Vibro-acoustic modeling and energy transmission analysis of a panel-cavity system embedded with an acoustic black hole

The noise radiated from a vibrating panel into an acoustical cavity is a problem widely encountered in various engineering branches. As a novel vibration and noise control means, Acoustic Black Hole (ABH) is attracting more and more research attention, and a deep understanding on the coupling mechanism between ABH panel and cavity is of fundamental significance for the efficient design and application in such occasions. In this study, a semi-analytical vibro-acoustic coupling model of the coupled ABH panel-cavity system consisting of an ABH plate and a rectangular cavity is established, in which the two-dimensional and three-dimensional modified Fourier series are chosen as the admissible functions for the flexural vibration of the ABH plate and the sound pressure distribution function in the acoustical cavity, respectively. Through the Rayleigh-Ritz procedure, the modal characteristics and dynamic behavior of the coupling system are solved.

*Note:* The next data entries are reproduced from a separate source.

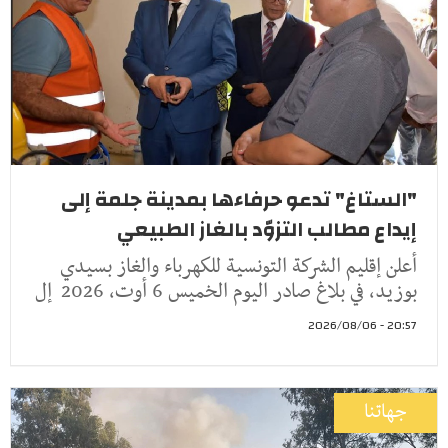
"الستاغ" تدعو حرفاءها بمدينة جلمة إلى
إيداع مطالب التزوّد بالغاز الطبيعي
أعلن إقليم الشركة التونسية للكهرباء والغاز بسيدي
بوزيد، في بلاغ صادر اليوم الخميس 6 أوت، 2026 إل
20:57 - 2026/08/06
جهاتنا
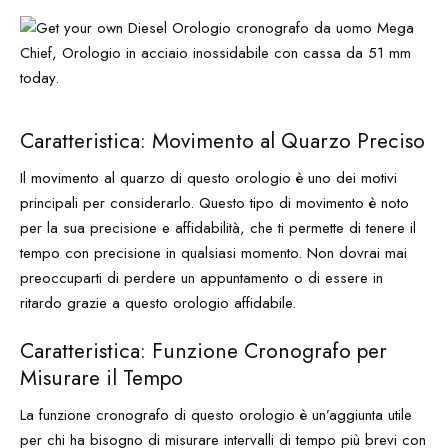
Caratteristica: Movimento al Quarzo Preciso
Il movimento al quarzo di questo orologio è uno dei motivi
principali per considerarlo. Questo tipo di movimento è noto
per la sua precisione e affidabilità, che ti permette di tenere il
tempo con precisione in qualsiasi momento. Non dovrai mai
preoccuparti di perdere un appuntamento o di essere in
ritardo grazie a questo orologio affidabile.
Caratteristica: Funzione Cronografo per
Misurare il Tempo
La funzione cronografo di questo orologio è un’aggiunta utile
per chi ha bisogno di misurare intervalli di tempo più brevi con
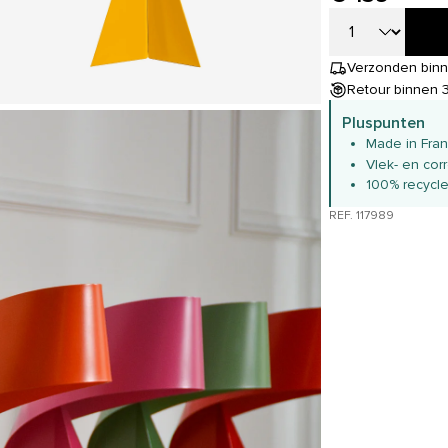
Verzonden binn
Retour binnen 
Pluspunten
Made in Fra
Vlek- en cor
100% recycl
REF. 117989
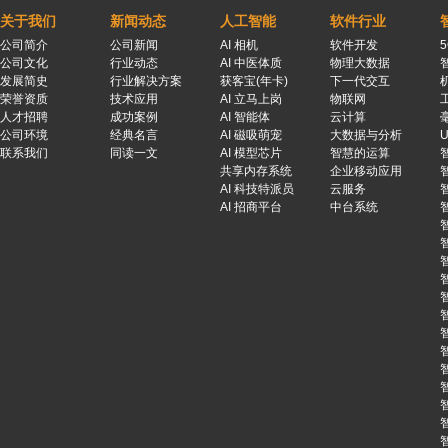
关于我们
新闻动态
人工智能
软件行业
公司简介
公司新闻
AI 相机
软件开发
公司文化
行业动态
AI 中医体质
物理大数据
发展简史
行业解决方案
获客宝(年卡)
下一代交互
荣誉资质
技术应用
AI 立马上岗
物联网
人才招聘
成功案例
AI 智能体
云计算
公司环境
经典名言
AI 磁吸萌宠
大数据与分析
联系我们
同读一文
AI 模型芯片
智慧的运算
共享内存系统
企业移动应用
AI 科技特派员
云服务
AI 招商平台
中台系统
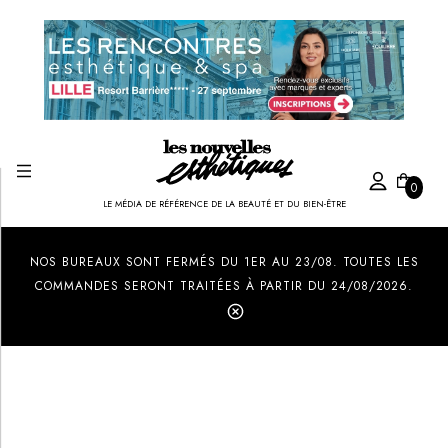
0
LE MÉDIA DE RÉFÉRENCE DE LA BEAUTÉ ET DU BIEN-ÊTRE
Created by Ilham Fitrotul Hayat
from the Noun Project
NOS BUREAUX SONT FERMÉS DU 1ER AU 23/08. TOUTES LES
COMMANDES SERONT TRAITÉES À PARTIR DU 24/08/2026.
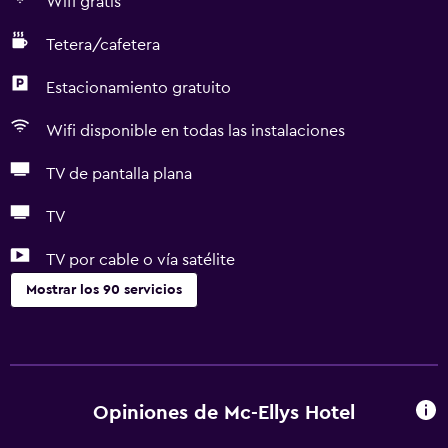
Wifi gratis
Tetera/cafetera
Estacionamiento gratuito
Wifi disponible en todas las instalaciones
TV de pantalla plana
TV
TV por cable o vía satélite
Mostrar los 90 servicios
Comedor
Copas
Tetera eléctrica
Opiniones de Mc-Ellys Hotel
Minibar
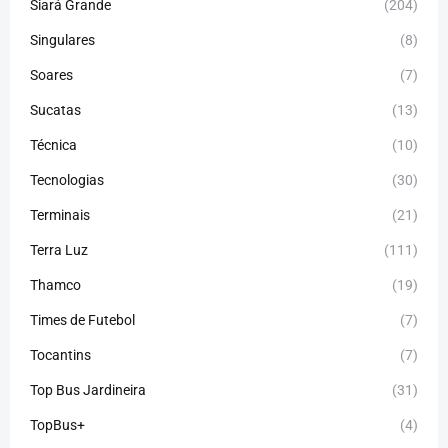
Siará Grande
(204)
Singulares
(8)
Soares
(7)
Sucatas
(13)
Técnica
(10)
Tecnologias
(30)
Terminais
(21)
Terra Luz
(111)
Thamco
(19)
Times de Futebol
(7)
Tocantins
(7)
Top Bus Jardineira
(31)
TopBus+
(4)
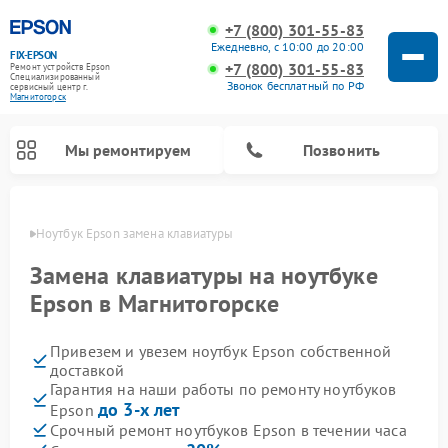
+7 (800) 301-55-83
Ежедневно, с 10:00 до 20:00
FIX-EPSON
+7 (800) 301-55-83
Ремонт устройств Epson
Специализированный
Звонок бесплатный по РФ
cервисный центр г.
Магнитогорск
Мы ремонтируем
Позвонить
орске
Ноутбук Epson замена клавиатуры
Замена клавиатуры на ноутбуке
Epson в Магнитогорске
Привезем и увезем ноутбук Epson собственной
доставкой
Гарантия на наши работы по ремонту ноутбуков
до 3-х лет
Epson
Срочный ремонт ноутбуков Epson в течении часа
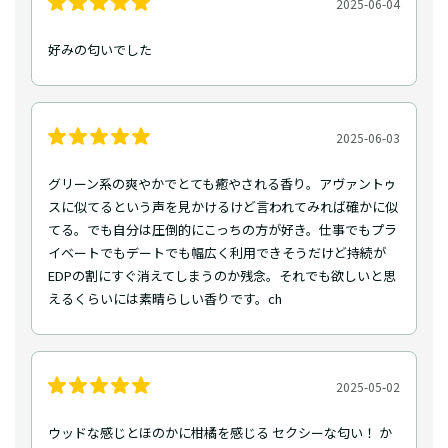
2025-06-04
好みの匂いでした
2025-06-03
グリーン系の爽やかでとても癒やされる香り。アヴァントゥ
スに似てるという声を見かけるけど言われてみれば確かに似
てる。でも自分は圧倒的にこっちの方が好き。仕事でもプラ
イベートでもデートでも幅広く利用できそうだけど持続が
EDPの割にすぐ消えてしまうのか残念。それでも欲しいと思
えるくらいには素晴らしい香りです。ch
2025-05-02
ウッドな感じとほのかに柑橘を感じる セクシーな匂い！ か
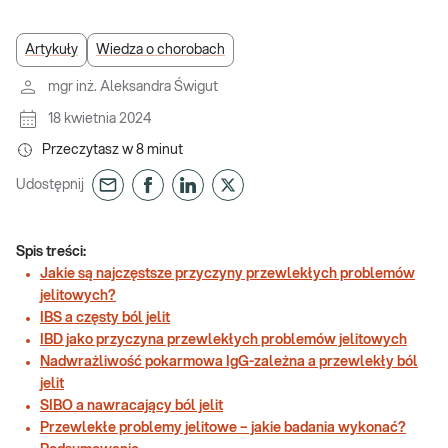
Artykuły
Wiedza o chorobach
mgr inż. Aleksandra Świgut
18 kwietnia 2024
Przeczytasz w
8
minut
Udostępnij
Spis treści:
Jakie są najczęstsze przyczyny przewlekłych problemów
jelitowych?
IBS a częsty ból jelit
IBD jako przyczyna przewlekłych problemów jelitowych
Nadwrażliwość pokarmowa IgG-zależna a przewlekły ból
jelit
SIBO a nawracający ból jelit
Przewlekłe problemy jelitowe – jakie badania wykonać?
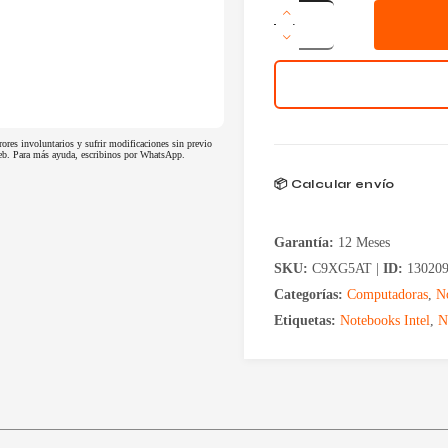
Notebook
HP
15.6
|
I5
1334U
|
16GB
|
rores involuntarios y sufrir modificaciones sin previo
 web. Para más ayuda, escribinos por WhatsApp.
512GB
SSD
📦 Calcular envío
|
WIN11
PRO
Garantía:
12 Meses
|
250
SKU:
C9XG5AT |
ID:
13020
G10
Categorías:
Computadoras
,
N
C9XG5AT
cantidad
Etiquetas:
Notebooks Intel
,
N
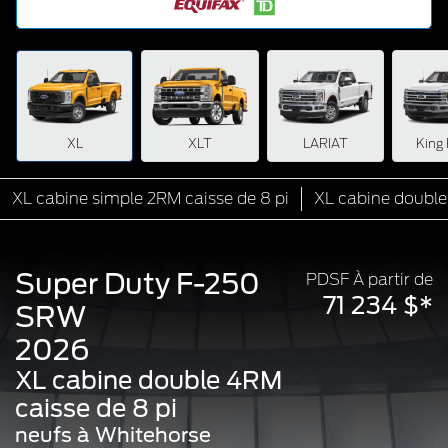
XL
XLT
LARIAT
King
XL cabine simple 2RM caisse de 8 pi
XL cabine double
Super Duty F-250
PDSF À partir de
71 234 $*
SRW
2026
XL cabine double 4RM
caisse de 8 pi
neufs à Whitehorse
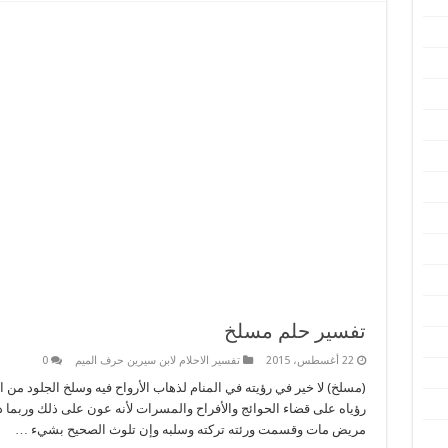
تفسير حلم مسلخ
22 أغسطس، 2015
تفسير الاحلام لابن سيرين حرف الميم
0
(مسلخ) لا خير في رؤيته في المنام لذهاب الأرواح فيه وسلخ الجلود من ا
رؤياه على قضاء الحوائج والأفراح والمسرات لأنه عون على ذلك وربما د
مريض مات وقسمت ورئته تركته وسلبه وإن تلوث الصحيح بشيء …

First, the accuracy of the proposed model is validated against those calculated from finite element analysis. Then, through the comparison with its uniform counterpart, the introduction of the ABH structure in the coupled panel-cavity system can reduce the noise inside the enclosure. Furthermore, the energy transmission behavior between the ABH plate and the cavity is investigated via the sound intensity vector distribution over the coupling interface. Meanwhile, the noise reduction mechanism of the coupling system is studied from an energy transmission perspective. Finally, the accuracy of the proposed model was verified by the experiment.